■ REQUIREMENT ■
Search the data for the string "label" and copy each line where it turns up.

(Beginning of DATASET EXTRACT)

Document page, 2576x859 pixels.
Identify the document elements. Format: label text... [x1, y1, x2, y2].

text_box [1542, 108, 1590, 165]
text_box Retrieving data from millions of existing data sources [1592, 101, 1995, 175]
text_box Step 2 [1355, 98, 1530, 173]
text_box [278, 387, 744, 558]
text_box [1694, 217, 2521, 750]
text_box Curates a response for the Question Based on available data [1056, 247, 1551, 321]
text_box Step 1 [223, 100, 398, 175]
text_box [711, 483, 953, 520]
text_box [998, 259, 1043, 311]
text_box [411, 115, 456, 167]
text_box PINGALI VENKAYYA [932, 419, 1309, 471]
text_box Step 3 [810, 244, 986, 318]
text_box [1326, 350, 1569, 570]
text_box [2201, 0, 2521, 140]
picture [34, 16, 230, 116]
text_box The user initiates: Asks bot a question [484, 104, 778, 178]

(End of DATASET EXTRACT)
(Beginning of DATASET EXTRACT)

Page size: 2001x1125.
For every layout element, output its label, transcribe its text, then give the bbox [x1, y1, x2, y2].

(End of DATASET EXTRACT)

■ EXERCISE OUTPUT ■
Identify the document elements. Format: label text... [x1, y1, x2, y2].
For every layout element, output its label, transcribe its text, then give the bbox [x1, y1, x2, y2].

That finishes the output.